Satellite photos show the size of Super Typhoon Mangkhut as it barrels through the northern Philippines Credit: Jonathan Mitchell/Alamy Live News
Tens of thousands of people have been evacuated from coastal areas following warnings of possible storm surges of 3 m (3.3 yards) to 6m. Floods, landslides and widespread property destruction are expected.
Television footage and videos posted on social media showed bursts of rain, trees thrashed by winds, shop signs torn down and metal sheets peeled off roofs.
Authorities said some people had opted to stay home and ride out the storm to protect their properties.
Guests sleep inside a hotel restaurant after the roof of their room was damaged by Typhoon Mangkut in Tuguegarao city Credit: Aaron Favila/AP
Mangkhut’s peak winds have been stronger than those of Hurricane Florence, which killed five people and halted power supply to more than 900,000 US homes and businesses in the Carolinas, before it was downgraded to a tropical storm.
Mangkhut has a diametre of about 559 miles and gathered pace as it reached the Philippines, but has since slowed, with wind speeds falling to 112 mph.
Mangkhut caused blackouts and left hundreds homeless when it struck US Pacific territories in Micronesia earlier.
Philippine authorities have said they are better prepared than in 2013, when Typhoon Haiyan devastated central areas of the country and killed 6,300 people.
Typhoon Mangkhut slammed into the country’s northeastern coast early on Saturday Credit: Aaron Favila/AP
Saving lives was paramount and it was too soon to know the extent of Mangkhut’s devastation, said Francis Tolentino, an adviser to Philippine President Rodrigo Duterte and disaster response coordinator.
“I talked to the president last night.

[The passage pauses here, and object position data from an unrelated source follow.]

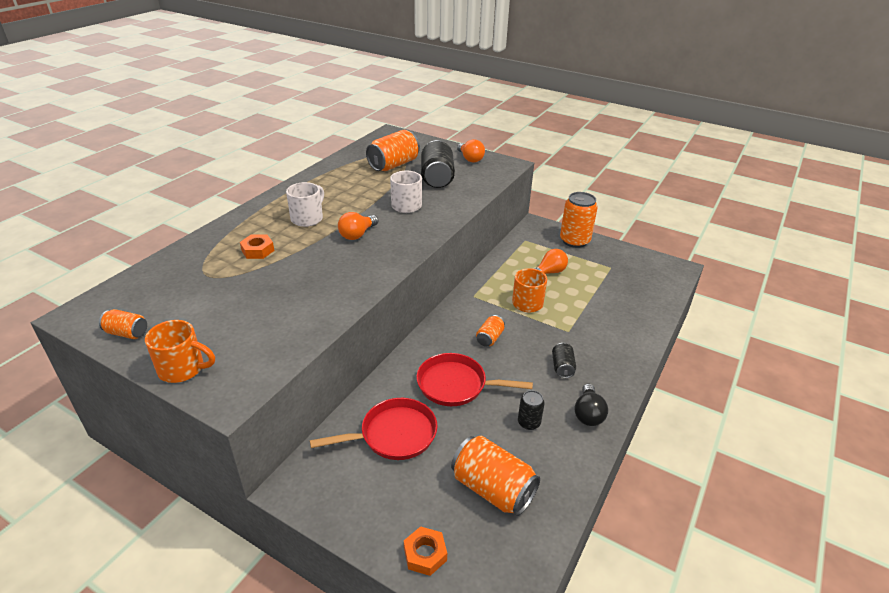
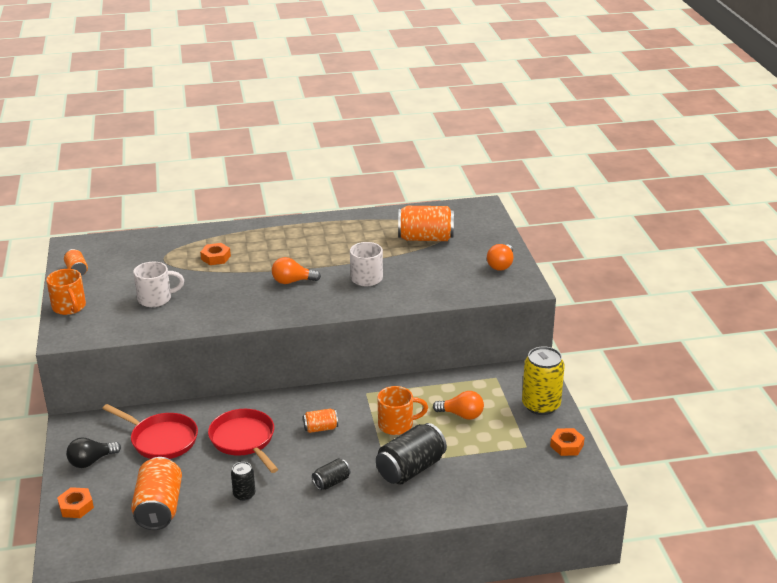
camera: 50 degrees right, 5 degrees down
white mug [286,182,324,227] -> white mug moved to [133,262,184,307]
black can [421,140,455,188] -> black can moved to [376,423,447,484]
orange can [560,192,598,248] -> yellow can [522,346,565,415]
black light bulb [574,384,608,426] -> black light bulb moved to [66,437,121,468]
none -> orange nut [550,428,585,456]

His clear and concise marching order was ‘Save lives, save lives,'” Mr Tolentino told news channel ANC.
Military, medical and emergency response teams were on standby, with more rescue teams ready to help first-responders in trouble, Ricardo Jalad, head of the disaster agency, told a televised meeting.
Winds, strong rain and power outages hit Manila, the capital, which is among more than three dozen northern and central provinces facing storm warnings.
A resident looks at market stalls destroyed by strong winds as Typhoon Mangkhut barrelled across Tuguegrao city Credit: Aaron Favila/AP
About a quarter of the estimated 4.2 million people affected by the storm live in poverty and the United Nations estimated about 1.4 million farmers and 100,000 fishermen were hit by the typhoon.
An average of 20 typhoons and storms lash the Philippines each year, killing hundreds of people and leaving millions in near-perpetual poverty.
Poor communities reliant on fishing are some of the most vulnerable to fierce typhoon winds and the storm surges that pound the coast.
“The rains will be strong and the winds are no joke… We may have a storm surge that could reach four storeys high,” Michael Conag, a spokesman for local civil defence authorities, told AFP.
An aerial view shows boats in a ‘typhoon shelter’ next to the flood prone coastal village of Lei Yu Mun, two days before the expected arrival of Super Typhoon Mangkhut in Hong Kong Credit: Anthony Wallace/AFP
Hong Kong is also in Mangkhut’s sights and preparations there were already under way on Friday, though the storm was not expected to hit until Sunday.
The Hong Kong Observatory warned that the massive storm will bring “significantly deteriorating weather” to the city on Sunday and warned residents to take precautions.
Taiwan’s central weather bureau predicted that Mangkhut would be nearest to the island on Saturday, bringing heavy rains to its southern and eastern parts although it was unlikely to make a direct hit.